## Work task
In the entries below, find the line containing "PCPUs when using". Write out that line and all lines after it, exactly, and nothing else.

## Source data
* * * * *

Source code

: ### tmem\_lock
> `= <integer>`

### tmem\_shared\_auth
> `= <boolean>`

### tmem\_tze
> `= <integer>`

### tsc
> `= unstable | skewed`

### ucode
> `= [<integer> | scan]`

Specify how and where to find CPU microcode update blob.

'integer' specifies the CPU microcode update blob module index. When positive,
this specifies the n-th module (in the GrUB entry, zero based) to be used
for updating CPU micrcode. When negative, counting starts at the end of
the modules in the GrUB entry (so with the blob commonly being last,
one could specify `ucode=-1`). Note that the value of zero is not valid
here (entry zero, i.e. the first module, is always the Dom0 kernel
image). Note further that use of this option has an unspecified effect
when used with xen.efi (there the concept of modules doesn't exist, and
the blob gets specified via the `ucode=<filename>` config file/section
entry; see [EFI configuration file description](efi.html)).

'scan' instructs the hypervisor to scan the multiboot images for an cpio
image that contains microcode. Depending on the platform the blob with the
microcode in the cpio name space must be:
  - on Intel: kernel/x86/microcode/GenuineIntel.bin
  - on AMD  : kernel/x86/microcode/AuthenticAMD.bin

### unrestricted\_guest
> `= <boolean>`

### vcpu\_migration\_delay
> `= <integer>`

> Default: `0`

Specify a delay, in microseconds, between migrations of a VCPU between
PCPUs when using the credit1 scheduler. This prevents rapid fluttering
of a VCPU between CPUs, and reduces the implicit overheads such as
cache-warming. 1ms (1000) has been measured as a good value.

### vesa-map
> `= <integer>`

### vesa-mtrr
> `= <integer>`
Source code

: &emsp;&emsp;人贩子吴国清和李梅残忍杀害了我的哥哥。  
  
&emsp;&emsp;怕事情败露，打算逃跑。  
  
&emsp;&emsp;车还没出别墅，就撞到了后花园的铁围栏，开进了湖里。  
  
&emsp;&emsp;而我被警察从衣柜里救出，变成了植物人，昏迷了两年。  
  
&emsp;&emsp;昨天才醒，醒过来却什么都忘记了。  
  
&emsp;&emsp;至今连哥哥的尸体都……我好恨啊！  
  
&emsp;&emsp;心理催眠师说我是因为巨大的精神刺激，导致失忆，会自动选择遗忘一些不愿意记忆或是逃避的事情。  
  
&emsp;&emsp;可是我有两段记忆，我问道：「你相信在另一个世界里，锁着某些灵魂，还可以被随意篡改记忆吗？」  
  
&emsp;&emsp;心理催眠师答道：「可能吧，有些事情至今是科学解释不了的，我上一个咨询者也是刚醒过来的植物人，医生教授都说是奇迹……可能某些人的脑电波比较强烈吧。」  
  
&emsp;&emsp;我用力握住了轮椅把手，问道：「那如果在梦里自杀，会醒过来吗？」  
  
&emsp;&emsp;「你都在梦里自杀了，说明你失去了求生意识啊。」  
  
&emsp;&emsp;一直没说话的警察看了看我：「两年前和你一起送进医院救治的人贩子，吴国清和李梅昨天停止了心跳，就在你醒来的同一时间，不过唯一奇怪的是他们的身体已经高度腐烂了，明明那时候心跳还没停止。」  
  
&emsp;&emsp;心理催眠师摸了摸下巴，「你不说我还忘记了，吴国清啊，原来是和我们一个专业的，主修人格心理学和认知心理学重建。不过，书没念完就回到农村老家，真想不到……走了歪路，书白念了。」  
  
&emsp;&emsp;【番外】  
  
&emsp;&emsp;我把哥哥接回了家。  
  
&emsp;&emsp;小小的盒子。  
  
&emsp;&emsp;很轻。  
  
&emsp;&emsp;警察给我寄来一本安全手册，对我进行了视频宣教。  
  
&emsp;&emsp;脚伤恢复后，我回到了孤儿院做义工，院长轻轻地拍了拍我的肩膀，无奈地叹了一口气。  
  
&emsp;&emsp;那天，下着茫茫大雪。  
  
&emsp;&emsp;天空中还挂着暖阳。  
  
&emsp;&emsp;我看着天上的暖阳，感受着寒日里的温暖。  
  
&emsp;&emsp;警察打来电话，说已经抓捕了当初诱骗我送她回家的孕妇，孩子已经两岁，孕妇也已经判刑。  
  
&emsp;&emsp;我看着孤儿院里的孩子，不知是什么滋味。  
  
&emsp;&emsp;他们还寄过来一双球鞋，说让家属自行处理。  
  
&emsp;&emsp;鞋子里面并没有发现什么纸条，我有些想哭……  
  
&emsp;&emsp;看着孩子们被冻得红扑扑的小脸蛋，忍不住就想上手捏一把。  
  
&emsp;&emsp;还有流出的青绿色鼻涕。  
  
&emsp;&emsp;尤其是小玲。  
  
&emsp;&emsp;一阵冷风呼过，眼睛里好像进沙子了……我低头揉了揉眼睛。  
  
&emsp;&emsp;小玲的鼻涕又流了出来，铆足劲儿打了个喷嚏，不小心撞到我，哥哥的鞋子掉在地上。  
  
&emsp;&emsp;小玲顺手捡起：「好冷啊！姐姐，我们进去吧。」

* * * * *

## Result of the exercise
PCPUs when using the credit1 scheduler. This prevents rapid fluttering
of a VCPU between CPUs, and reduces the implicit overheads such as
cache-warming. 1ms (1000) has been measured as a good value.

### vesa-map
> `= <integer>`

### vesa-mtrr
> `= <integer>`
Source code

: &emsp;&emsp;人贩子吴国清和李梅残忍杀害了我的哥哥。  
  
&emsp;&emsp;怕事情败露，打算逃跑。  
  
&emsp;&emsp;车还没出别墅，就撞到了后花园的铁围栏，开进了湖里。  
  
&emsp;&emsp;而我被警察从衣柜里救出，变成了植物人，昏迷了两年。  
  
&emsp;&emsp;昨天才醒，醒过来却什么都忘记了。  
  
&emsp;&emsp;至今连哥哥的尸体都……我好恨啊！  
  
&emsp;&emsp;心理催眠师说我是因为巨大的精神刺激，导致失忆，会自动选择遗忘一些不愿意记忆或是逃避的事情。  
  
&emsp;&emsp;可是我有两段记忆，我问道：「你相信在另一个世界里，锁着某些灵魂，还可以被随意篡改记忆吗？」  
  
&emsp;&emsp;心理催眠师答道：「可能吧，有些事情至今是科学解释不了的，我上一个咨询者也是刚醒过来的植物人，医生教授都说是奇迹……可能某些人的脑电波比较强烈吧。」  
  
&emsp;&emsp;我用力握住了轮椅把手，问道：「那如果在梦里自杀，会醒过来吗？」  
  
&emsp;&emsp;「你都在梦里自杀了，说明你失去了求生意识啊。」  
  
&emsp;&emsp;一直没说话的警察看了看我：「两年前和你一起送进医院救治的人贩子，吴国清和李梅昨天停止了心跳，就在你醒来的同一时间，不过唯一奇怪的是他们的身体已经高度腐烂了，明明那时候心跳还没停止。」  
  
&emsp;&emsp;心理催眠师摸了摸下巴，「你不说我还忘记了，吴国清啊，原来是和我们一个专业的，主修人格心理学和认知心理学重建。不过，书没念完就回到农村老家，真想不到……走了歪路，书白念了。」  
  
&emsp;&emsp;【番外】  
  
&emsp;&emsp;我把哥哥接回了家。  
  
&emsp;&emsp;小小的盒子。  
  
&emsp;&emsp;很轻。  
  
&emsp;&emsp;警察给我寄来一本安全手册，对我进行了视频宣教。  
  
&emsp;&emsp;脚伤恢复后，我回到了孤儿院做义工，院长轻轻地拍了拍我的肩膀，无奈地叹了一口气。  
  
&emsp;&emsp;那天，下着茫茫大雪。  
  
&emsp;&emsp;天空中还挂着暖阳。  
  
&emsp;&emsp;我看着天上的暖阳，感受着寒日里的温暖。  
  
&emsp;&emsp;警察打来电话，说已经抓捕了当初诱骗我送她回家的孕妇，孩子已经两岁，孕妇也已经判刑。  
  
&emsp;&emsp;我看着孤儿院里的孩子，不知是什么滋味。  
  
&emsp;&emsp;他们还寄过来一双球鞋，说让家属自行处理。  
  
&emsp;&emsp;鞋子里面并没有发现什么纸条，我有些想哭……  
  
&emsp;&emsp;看着孩子们被冻得红扑扑的小脸蛋，忍不住就想上手捏一把。  
  
&emsp;&emsp;还有流出的青绿色鼻涕。  
  
&emsp;&emsp;尤其是小玲。  
  
&emsp;&emsp;一阵冷风呼过，眼睛里好像进沙子了……我低头揉了揉眼睛。  
  
&emsp;&emsp;小玲的鼻涕又流了出来，铆足劲儿打了个喷嚏，不小心撞到我，哥哥的鞋子掉在地上。  
  
&emsp;&emsp;小玲顺手捡起：「好冷啊！姐姐，我们进去吧。」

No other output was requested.